Santo Niño de La Guardia: Jewish Blood Libel in Spain


The case of the “Holy Child of La Guardia” was one of the most famous cases of blood libel against Jews in medieval Europe, and probably the most famous one in all of Iberia. Much like the tale of Hugh of Lincoln, mentioned in Chaucer’s The Prioress’ Tale who was supposedly murdered at the hands of Jews, that of the Holy Child of La Guardia involves the murder of a Christian child by (in this case) conversos, or Jews who were recently converted to Christianity, by kidnapping him from near the main Cathedral of the city of Toledo, Spain, and the scourging him, crowning him with a crow of thorns, and crucifying him in imitation of Jesus of Nazareth, at a mock trial held on Good Friday in order to use sorcery against the Spanish Inquisition as a means of revenge.

Afterwards, the Jewish murderers supposedly rode back into to the city of Toledo in order to cast their magic to poison the Christians, when the heart, which was hidden in their carriage, either started to drip blood behind them and/or start glowing in the dark, which led people to discovering the murder of the child, whereupon he was beatified by the commonfolk as a saint. The Jews were then put to death by the Inquisition in 1491.

This, obviously, has parallels with much earlier the story of Little Saint Hugh of Lincoln, an English boy who was supposedly murdered by Jews in 1255 as part of a Jewish plot.
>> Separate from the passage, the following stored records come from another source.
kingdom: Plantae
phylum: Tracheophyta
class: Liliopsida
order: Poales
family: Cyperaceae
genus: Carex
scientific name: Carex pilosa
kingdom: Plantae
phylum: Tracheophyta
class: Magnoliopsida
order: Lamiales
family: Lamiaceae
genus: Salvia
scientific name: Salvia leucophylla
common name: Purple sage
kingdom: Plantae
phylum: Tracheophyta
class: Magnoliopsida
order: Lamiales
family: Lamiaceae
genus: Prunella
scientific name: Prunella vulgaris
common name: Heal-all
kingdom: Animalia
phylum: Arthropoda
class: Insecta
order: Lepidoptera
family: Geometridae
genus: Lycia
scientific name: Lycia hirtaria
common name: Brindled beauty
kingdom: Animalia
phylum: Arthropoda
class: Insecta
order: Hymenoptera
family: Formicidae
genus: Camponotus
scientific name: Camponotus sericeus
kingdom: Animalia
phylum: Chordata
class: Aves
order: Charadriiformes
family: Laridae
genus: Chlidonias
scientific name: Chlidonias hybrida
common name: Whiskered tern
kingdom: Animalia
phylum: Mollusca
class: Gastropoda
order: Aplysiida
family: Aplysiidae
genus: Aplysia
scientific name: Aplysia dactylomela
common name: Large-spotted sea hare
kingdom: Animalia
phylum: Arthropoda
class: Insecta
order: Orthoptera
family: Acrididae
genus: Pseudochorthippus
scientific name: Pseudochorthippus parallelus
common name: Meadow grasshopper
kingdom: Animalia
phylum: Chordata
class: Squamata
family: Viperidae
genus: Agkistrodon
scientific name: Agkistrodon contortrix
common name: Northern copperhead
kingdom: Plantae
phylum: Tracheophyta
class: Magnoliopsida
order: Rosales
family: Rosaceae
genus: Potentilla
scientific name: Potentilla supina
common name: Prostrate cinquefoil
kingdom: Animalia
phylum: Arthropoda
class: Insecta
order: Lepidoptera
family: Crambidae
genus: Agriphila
And, earlier, in 1144, a similar event supposedly occurred in England as well, in the case of William of Norwich, whose death marks the first recorded case of Jewish blood libel accusations.

The events at Toledo led to an increased persecution of Spanish Jews under the Inquisition and actually prevented people of Jewish descent from occupying high positions in the clergy under limpieza de sangre (blood purity) laws.